91探花

Construction labour shortages persist amidst housing market revival

05 September 2024

According to the latest PMI data by S&P and CIPS, the headline construction PMI for August decreased to 53.6, down from 55.3 in July, which was the highest level since May 2022, showing a slight reversal on the upward trend seen throughout the majority of 2024. 

The main contributor to the latest decrease was civil engineering activity, which fell sharply to 51.8. 

Kelly Boorman, national head of construction at 91探花, said: “The headline construction PMI fell in August, driven by a sharp fall in civil engineering, which could reflect a quieter period over the summer months. But there remains a trajectory of a long-term upward trend, and the market is optimistic given the PMI is still well above 50. This, coupled with future activity and new orders sitting at 70.7 and 55.2 respectively, paints a picture of continued industry revival, particularly as the housing market continues to gain momentum, rising to 52.7. Mortgage approvals also recently reached their highest level in nearly two years, so consumer demand will further stimulate the housing market alongside the government’s reintroduction of mandatory targets. 

“The industry is braced for increased volumes to achieve housing targets, with a focus on affordable housing provision. However, as the availability of subcontractors fell again in August, labour shortages and deployment across regions will impact capacity and the ability to deliver volumes. While increased demand provides greater stability and potential investment opportunities, businesses are waiting on the outcome of the National Planning Policy Framework consultation for clarity on the planning process, sustainable growth and better resource allocation.

She added: “Businesses are also hoping government’s incoming housing strategy will ease ongoing labour and funding tensions by providing access to overseas workers and infrastructure spend. Clear direction from government will help to reduce uncertainties and delays, increase funding, align with local infrastructure needs and ensure housebuilding targets are realised.” 

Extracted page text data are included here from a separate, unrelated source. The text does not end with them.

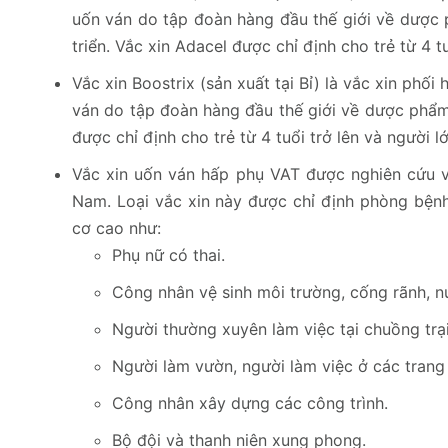
uốn ván do tập đoàn hàng đầu thế giới về dược 
triển. Vắc xin Adacel được chỉ định cho trẻ từ 4 t
Vắc xin Boostrix (sản xuất tại Bỉ) là vắc xin ph
ván do tập đoàn hàng đầu thế giới về dược phẩm 
được chỉ định cho trẻ từ 4 tuổi trở lên và người lớ
Vắc xin uốn ván hấp phụ VAT được nghiên cứu và
Nam. Loại vắc xin này được chỉ định phòng bệnh
cơ cao như:
Phụ nữ có thai.
Công nhân vệ sinh môi trường, cống rãnh, nư
Người thường xuyên làm việc tại chuồng trại
Người làm vườn, người làm việc ở các trang 
Công nhân xây dựng các công trình.
Bộ đội và thanh niên xung phong.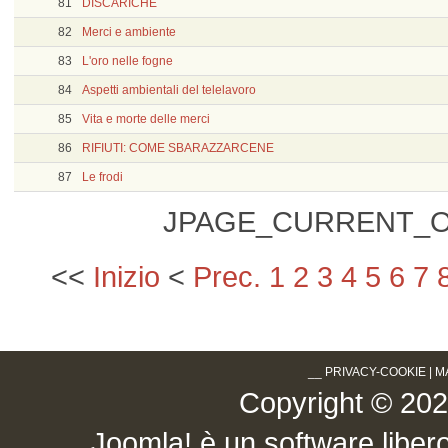
81
DISCARICHE
82
Merci e ambiente
83
L'oro nelle fogne
84
Aspetti ambientali del telelavoro
85
Vita e morte delle merci
86
RIFIUTI: COME SBARAZZARCENE
87
Le frodi
JPAGE_CURRENT_O
<<
Inizio
<
Prec.
1
2
3
4
5
6
7
__
PRIVACY-COOKIE
|
M
Copyright © 2026 .
Joomla!
è un software libero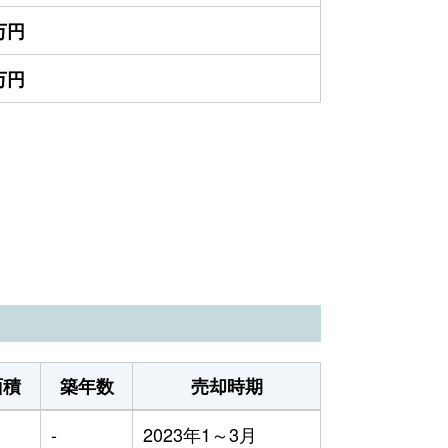
0万円
0万円
面積
築年数
売却時期
-
2023年1～3月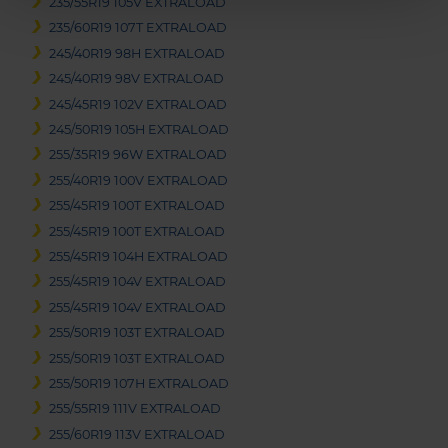
235/55R19 105V EXTRALOAD
235/60R19 107T EXTRALOAD
245/40R19 98H EXTRALOAD
245/40R19 98V EXTRALOAD
245/45R19 102V EXTRALOAD
245/50R19 105H EXTRALOAD
255/35R19 96W EXTRALOAD
255/40R19 100V EXTRALOAD
255/45R19 100T EXTRALOAD
255/45R19 100T EXTRALOAD
255/45R19 104H EXTRALOAD
255/45R19 104V EXTRALOAD
255/45R19 104V EXTRALOAD
255/50R19 103T EXTRALOAD
255/50R19 103T EXTRALOAD
255/50R19 107H EXTRALOAD
255/55R19 111V EXTRALOAD
255/60R19 113V EXTRALOAD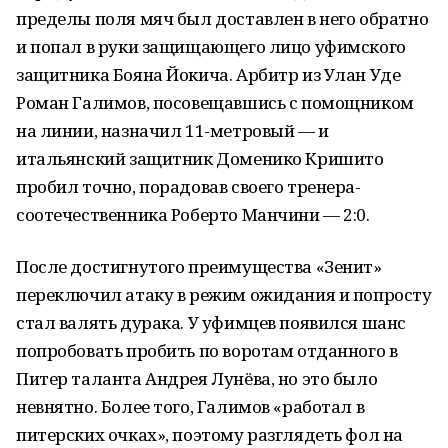
пределы поля мяч был доставлен в него обратно
и попал в руки защищающего лицо уфимского
защитника Бояна Йокича. Арбитр из Улан Уде
Роман Галимов, посовещавшись с помощником
на линии, назначил 11-метровый — и
итальянский защитник Доменико Кришито
пробил точно, порадовав своего тренера-
соотечественника Роберто Манчини — 2:0.
После достигнутого преимущества «Зенит»
переключил атаку в режим ожидания и попросту
стал валять дурака. У уфимцев появился шанс
попробовать пробить по воротам отданного в
Питер таланта Андрея Лунёва, но это было
невнятно. Более того, Галимов «работал в
питерских очках», поэтому разглядеть фол на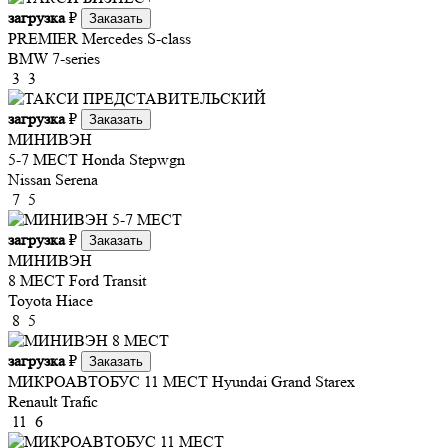
загрузка
₽
Заказать
PREMIER
Mercedes S-class
BMW 7-series
3
3
загрузка
₽
Заказать
МИНИВЭН
5-7 МЕСТ
Honda Stepwgn
Nissan Serena
7
5
загрузка
₽
Заказать
МИНИВЭН
8 МЕСТ
Ford Transit
Toyota Hiace
8
5
загрузка
₽
Заказать
МИКРОАВТОБУС 11 МЕСТ
Hyundai Grand Starex
Renault Trafic
11
6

Thomas Pugh, economist at 91探花, said: “The drop in the construction PMI in August is down to the unwinding of the massive jump in civil engineering in July, which looks more like noise to us. Overall, the ongoing economic recovery in the UK is clearly now also being reflected in the housing market and the construction sector. Mortgage approvals jumped in July and annual house price growth picked up as well, clear signs of a revival in the housing market.

“Indeed, the housing balance rose to 52.7, the highest level since September 2022. As we expect the housing market to continue to improve over the rest of this year and into 2025 as real incomes rise and interest rates fall further. Indeed, the forward-looking balances, such as the future activity index and new orders are still high indicating optimism in the industry.

“What’s more, there was further good news for policy makers as the input prices balance dropped, suggesting that price pressures are easing in the construction sector as well as the services and manufacturing sectors. That bodes well for interest rate cuts later this year.

“Overall, despite the drop in August, the construction sector is likely to support economic growth over the next year.”